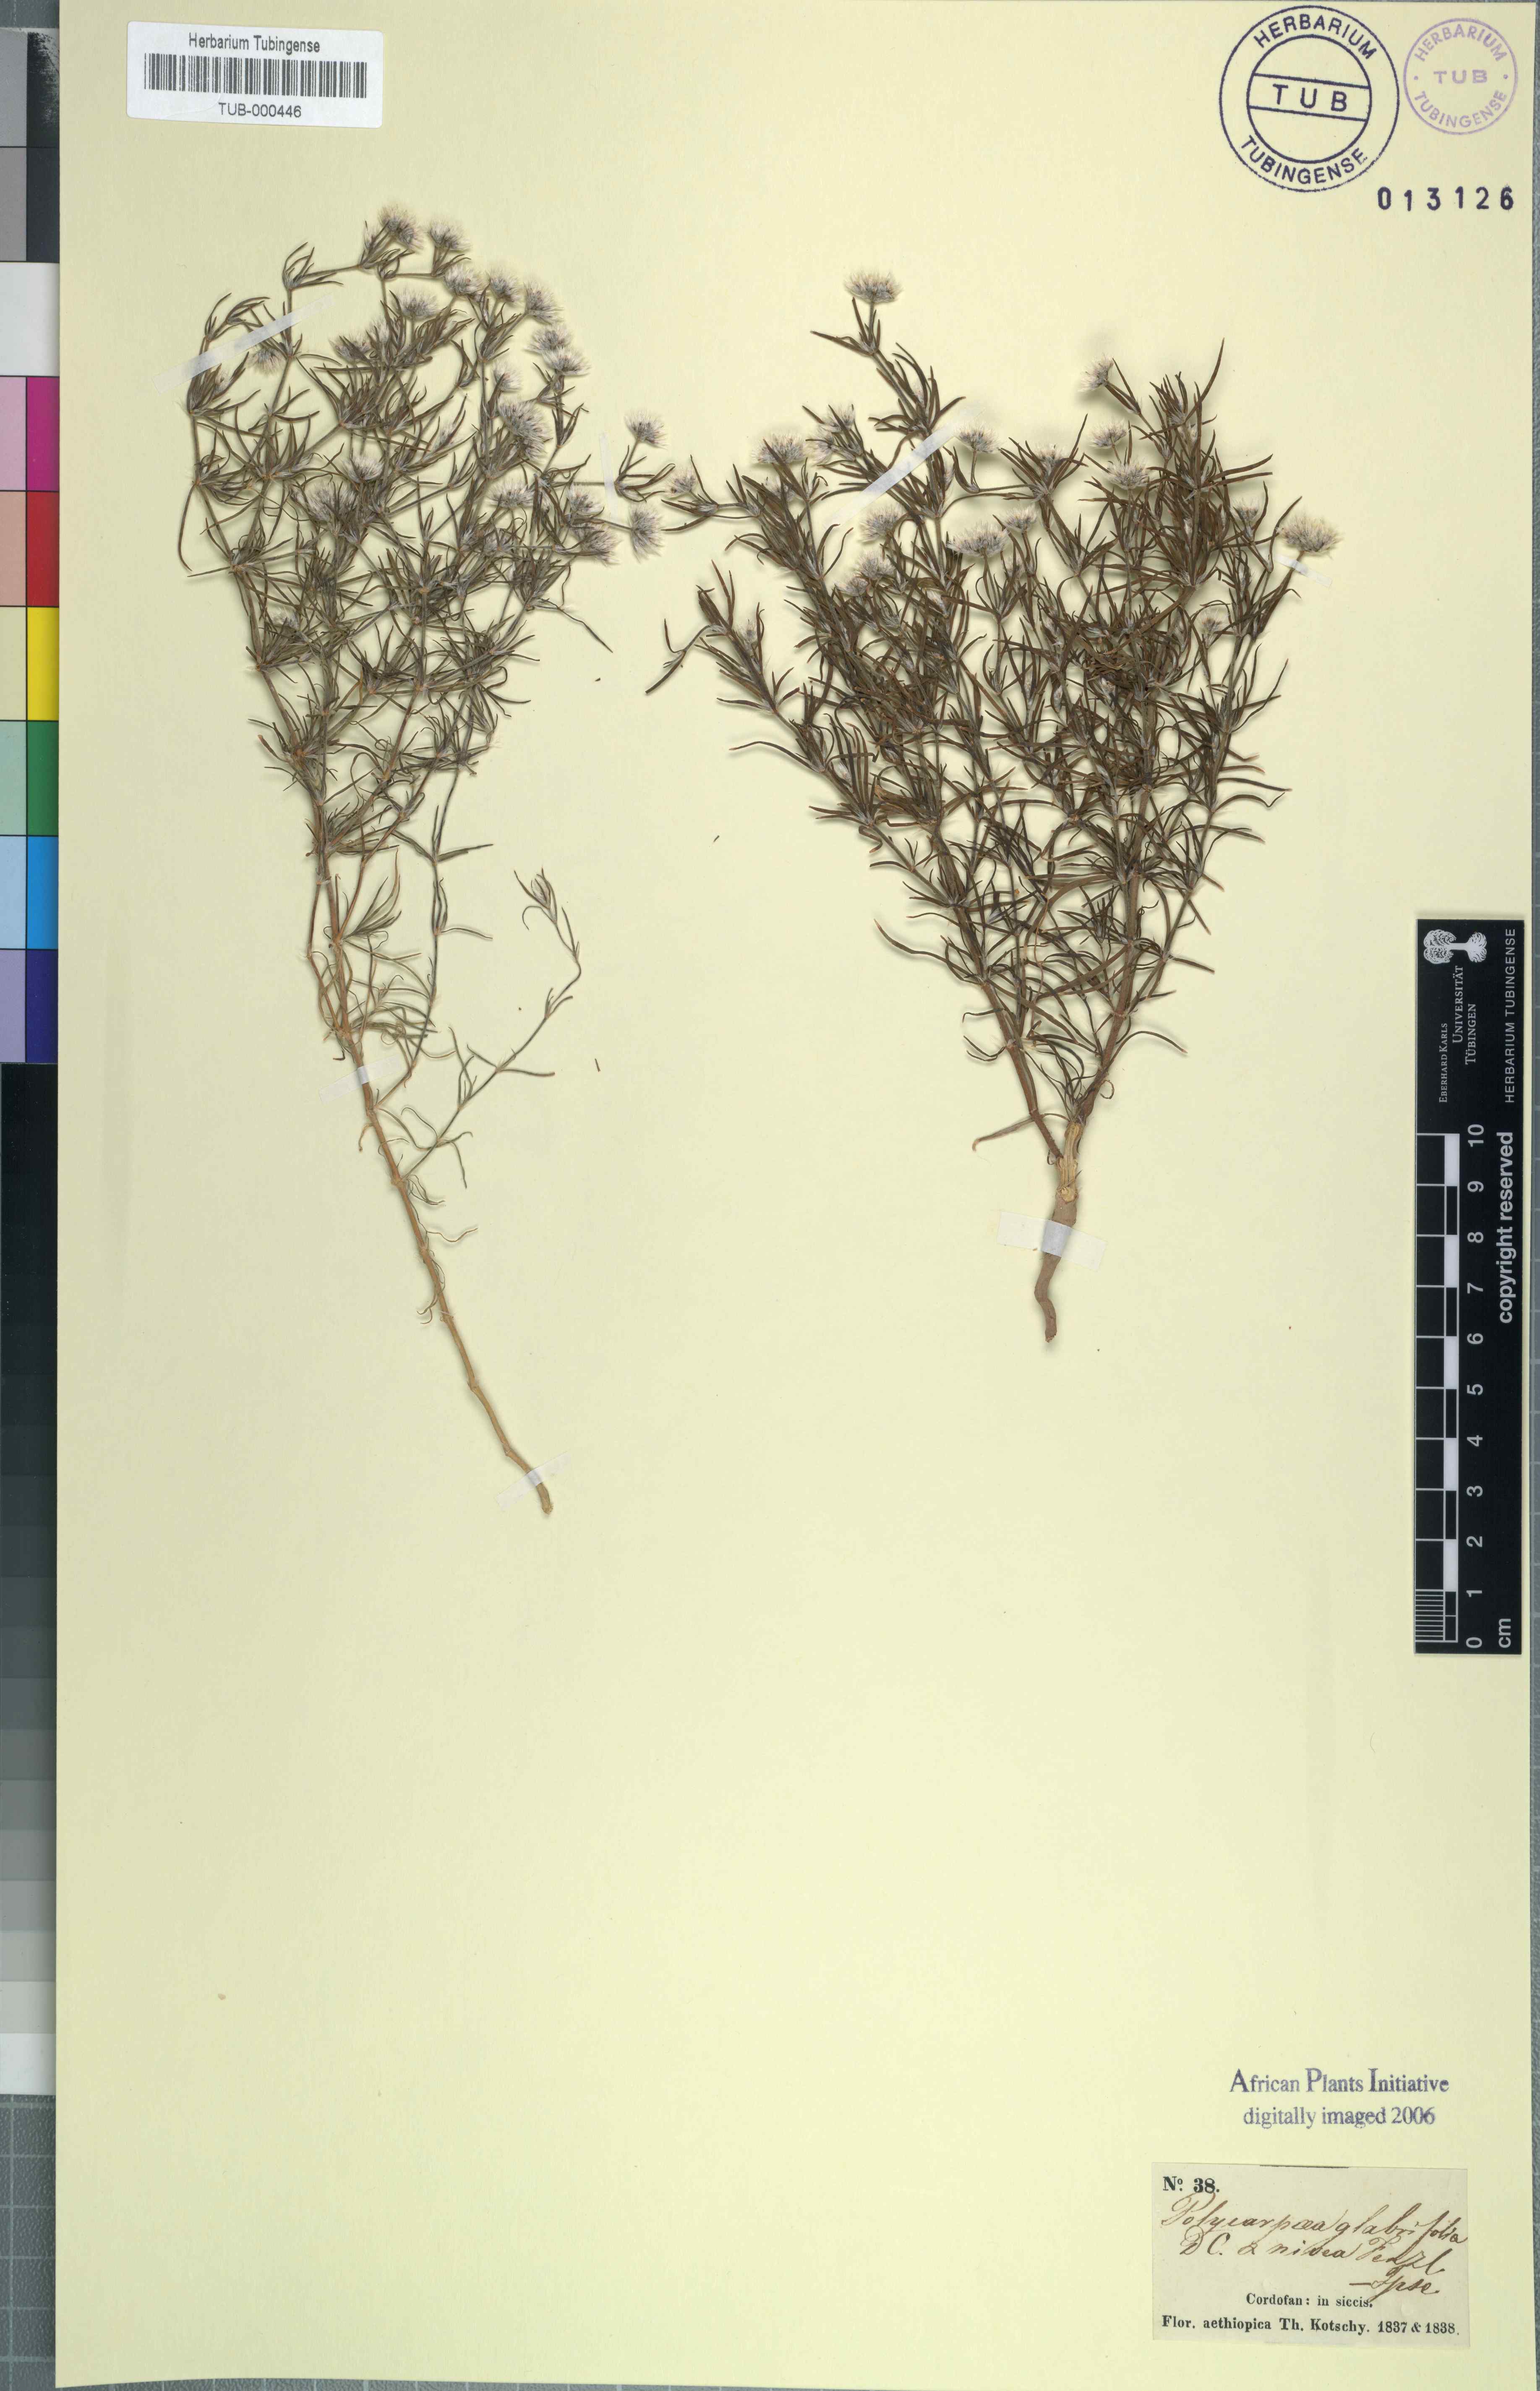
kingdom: Plantae
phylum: Tracheophyta
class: Magnoliopsida
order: Caryophyllales
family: Caryophyllaceae
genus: Polycarpaea
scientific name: Polycarpaea corymbosa
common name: Oldman's cap
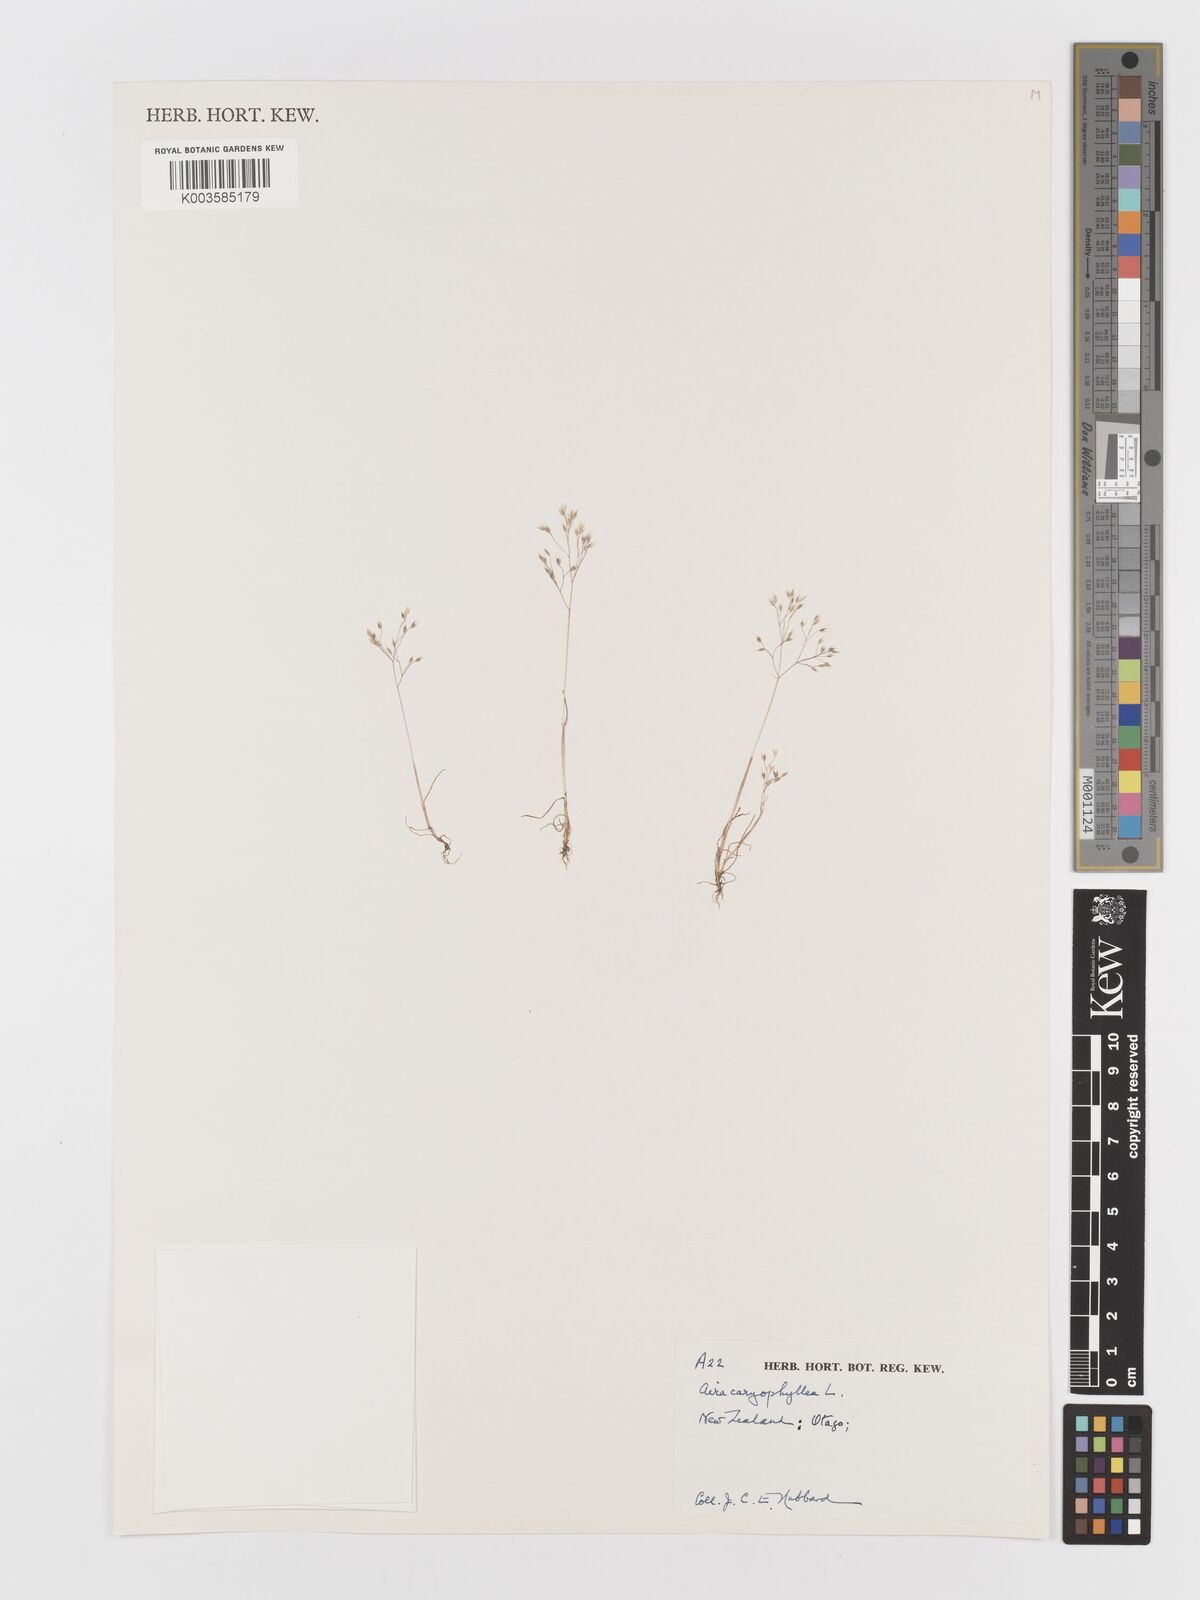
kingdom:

+--

Written problem. Copy every text line from all the items above without changing a word, and leave the pictures out.

Exercise result.
kingdom: Plantae
phylum: Tracheophyta
class: Magnoliopsida
order: Caryophyllales
family: Caryophyllaceae
genus: Polycarpaea
scientific name: Polycarpaea corymbosa
common name: Oldman's cap
kingdom:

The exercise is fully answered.